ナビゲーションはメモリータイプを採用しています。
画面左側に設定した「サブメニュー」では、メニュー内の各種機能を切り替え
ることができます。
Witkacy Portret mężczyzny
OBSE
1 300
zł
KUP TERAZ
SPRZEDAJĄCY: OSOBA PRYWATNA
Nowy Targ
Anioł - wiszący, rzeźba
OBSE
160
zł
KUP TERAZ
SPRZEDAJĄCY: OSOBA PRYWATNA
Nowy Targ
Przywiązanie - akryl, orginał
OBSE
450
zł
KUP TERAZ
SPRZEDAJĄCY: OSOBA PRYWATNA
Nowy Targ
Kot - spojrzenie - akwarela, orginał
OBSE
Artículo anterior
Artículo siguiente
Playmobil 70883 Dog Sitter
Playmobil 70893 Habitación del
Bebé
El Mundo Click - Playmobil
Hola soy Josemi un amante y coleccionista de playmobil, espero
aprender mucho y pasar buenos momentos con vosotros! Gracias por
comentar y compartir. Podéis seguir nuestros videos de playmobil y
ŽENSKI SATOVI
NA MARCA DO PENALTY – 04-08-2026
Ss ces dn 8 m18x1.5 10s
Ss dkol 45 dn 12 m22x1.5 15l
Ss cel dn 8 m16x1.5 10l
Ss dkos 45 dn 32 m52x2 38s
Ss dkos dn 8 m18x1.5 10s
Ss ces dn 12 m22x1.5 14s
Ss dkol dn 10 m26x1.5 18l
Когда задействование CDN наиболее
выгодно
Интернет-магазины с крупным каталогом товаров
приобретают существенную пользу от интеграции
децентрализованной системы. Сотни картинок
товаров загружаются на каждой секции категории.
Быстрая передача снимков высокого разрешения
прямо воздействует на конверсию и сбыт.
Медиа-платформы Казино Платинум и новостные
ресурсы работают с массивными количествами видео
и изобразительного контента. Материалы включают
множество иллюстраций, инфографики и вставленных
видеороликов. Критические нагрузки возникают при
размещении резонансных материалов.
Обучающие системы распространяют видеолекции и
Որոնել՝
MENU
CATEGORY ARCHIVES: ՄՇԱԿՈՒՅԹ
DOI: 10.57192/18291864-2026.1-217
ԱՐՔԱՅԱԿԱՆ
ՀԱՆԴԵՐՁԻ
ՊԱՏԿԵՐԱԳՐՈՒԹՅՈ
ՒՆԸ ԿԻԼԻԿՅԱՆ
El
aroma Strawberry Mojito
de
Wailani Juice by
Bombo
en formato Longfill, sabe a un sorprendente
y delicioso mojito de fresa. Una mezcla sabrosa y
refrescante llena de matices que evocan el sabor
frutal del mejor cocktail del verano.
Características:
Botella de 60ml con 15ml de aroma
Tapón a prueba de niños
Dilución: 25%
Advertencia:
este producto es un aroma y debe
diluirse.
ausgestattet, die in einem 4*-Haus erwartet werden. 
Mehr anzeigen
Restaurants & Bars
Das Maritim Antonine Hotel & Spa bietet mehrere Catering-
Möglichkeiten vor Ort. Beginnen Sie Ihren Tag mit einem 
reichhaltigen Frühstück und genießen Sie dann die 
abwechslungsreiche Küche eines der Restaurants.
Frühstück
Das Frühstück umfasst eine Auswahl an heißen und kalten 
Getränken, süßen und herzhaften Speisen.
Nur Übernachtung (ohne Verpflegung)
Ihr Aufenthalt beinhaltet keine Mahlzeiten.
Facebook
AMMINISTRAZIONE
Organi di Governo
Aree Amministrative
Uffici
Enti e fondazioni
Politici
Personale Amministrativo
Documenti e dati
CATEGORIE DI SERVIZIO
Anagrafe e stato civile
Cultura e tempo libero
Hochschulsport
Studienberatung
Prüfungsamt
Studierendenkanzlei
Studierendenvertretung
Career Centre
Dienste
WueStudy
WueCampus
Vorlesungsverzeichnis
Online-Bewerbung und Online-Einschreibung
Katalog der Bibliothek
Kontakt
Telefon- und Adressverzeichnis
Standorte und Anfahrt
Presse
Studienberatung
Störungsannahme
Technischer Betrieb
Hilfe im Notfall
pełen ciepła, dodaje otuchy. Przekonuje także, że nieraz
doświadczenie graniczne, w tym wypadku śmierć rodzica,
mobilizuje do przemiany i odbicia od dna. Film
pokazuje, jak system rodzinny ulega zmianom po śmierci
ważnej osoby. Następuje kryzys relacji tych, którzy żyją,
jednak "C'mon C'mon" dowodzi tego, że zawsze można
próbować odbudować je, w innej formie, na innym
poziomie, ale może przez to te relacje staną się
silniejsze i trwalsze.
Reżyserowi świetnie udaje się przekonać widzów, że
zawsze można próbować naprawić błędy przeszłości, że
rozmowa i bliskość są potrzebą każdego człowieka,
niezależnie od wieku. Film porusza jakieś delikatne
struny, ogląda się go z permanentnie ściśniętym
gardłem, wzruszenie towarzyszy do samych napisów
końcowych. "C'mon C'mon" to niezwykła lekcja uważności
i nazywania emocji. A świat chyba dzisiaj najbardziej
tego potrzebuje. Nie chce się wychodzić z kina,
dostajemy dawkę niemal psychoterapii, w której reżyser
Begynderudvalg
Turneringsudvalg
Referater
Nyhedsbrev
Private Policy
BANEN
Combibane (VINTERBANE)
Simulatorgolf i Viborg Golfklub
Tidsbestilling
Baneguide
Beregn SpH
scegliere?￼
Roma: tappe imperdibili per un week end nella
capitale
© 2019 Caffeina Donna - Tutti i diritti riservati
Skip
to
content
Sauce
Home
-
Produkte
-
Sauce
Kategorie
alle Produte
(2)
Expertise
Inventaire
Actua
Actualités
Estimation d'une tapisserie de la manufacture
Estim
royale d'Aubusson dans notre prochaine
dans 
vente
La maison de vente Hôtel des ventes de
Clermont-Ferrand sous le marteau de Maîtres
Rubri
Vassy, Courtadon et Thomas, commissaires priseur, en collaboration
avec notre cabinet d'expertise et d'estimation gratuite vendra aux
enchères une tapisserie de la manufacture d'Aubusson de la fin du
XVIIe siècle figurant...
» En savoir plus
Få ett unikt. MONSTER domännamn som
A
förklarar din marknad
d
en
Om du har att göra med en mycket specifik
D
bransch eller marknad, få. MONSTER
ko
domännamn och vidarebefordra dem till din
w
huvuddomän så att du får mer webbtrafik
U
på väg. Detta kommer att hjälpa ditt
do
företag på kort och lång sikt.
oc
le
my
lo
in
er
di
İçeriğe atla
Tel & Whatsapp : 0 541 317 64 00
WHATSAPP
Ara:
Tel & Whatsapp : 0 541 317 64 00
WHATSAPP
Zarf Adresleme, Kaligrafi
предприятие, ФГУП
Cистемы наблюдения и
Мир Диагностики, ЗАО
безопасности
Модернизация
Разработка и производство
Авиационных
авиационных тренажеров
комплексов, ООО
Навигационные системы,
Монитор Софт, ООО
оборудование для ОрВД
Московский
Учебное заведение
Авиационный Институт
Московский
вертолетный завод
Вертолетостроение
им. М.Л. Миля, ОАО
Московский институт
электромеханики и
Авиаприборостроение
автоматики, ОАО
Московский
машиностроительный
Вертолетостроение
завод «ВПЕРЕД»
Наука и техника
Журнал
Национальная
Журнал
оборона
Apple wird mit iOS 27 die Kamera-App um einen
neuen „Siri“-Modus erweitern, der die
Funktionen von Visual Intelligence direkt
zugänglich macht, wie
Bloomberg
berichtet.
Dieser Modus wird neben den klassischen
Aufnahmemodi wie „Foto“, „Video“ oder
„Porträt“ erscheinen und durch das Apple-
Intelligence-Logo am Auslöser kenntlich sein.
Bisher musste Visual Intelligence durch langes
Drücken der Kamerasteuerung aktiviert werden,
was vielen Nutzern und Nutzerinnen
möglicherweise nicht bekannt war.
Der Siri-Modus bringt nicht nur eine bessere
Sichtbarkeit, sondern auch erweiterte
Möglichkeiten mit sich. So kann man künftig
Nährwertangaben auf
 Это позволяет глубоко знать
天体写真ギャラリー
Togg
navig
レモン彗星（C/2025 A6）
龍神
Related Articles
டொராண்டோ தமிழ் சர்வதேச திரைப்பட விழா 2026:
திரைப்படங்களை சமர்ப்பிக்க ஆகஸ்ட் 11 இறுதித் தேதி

**THE TASK**
Going back over the entries above, copy word for word every line from the one that has "Mehr anzeigen" on through the one that has "Ihr Aufenthalt beinhaltet keine Mahlzeiten.".

**OUTPUT OF THE TASK**
Mehr anzeigen
Restaurants & Bars
Das Maritim Antonine Hotel & Spa bietet mehrere Catering-
Möglichkeiten vor Ort. Beginnen Sie Ihren Tag mit einem 
reichhaltigen Frühstück und genießen Sie dann die 
abwechslungsreiche Küche eines der Restaurants.
Frühstück
Das Frühstück umfasst eine Auswahl an heißen und kalten 
Getränken, süßen und herzhaften Speisen.
Nur Übernachtung (ohne Verpflegung)
Ihr Aufenthalt beinhaltet keine Mahlzeiten.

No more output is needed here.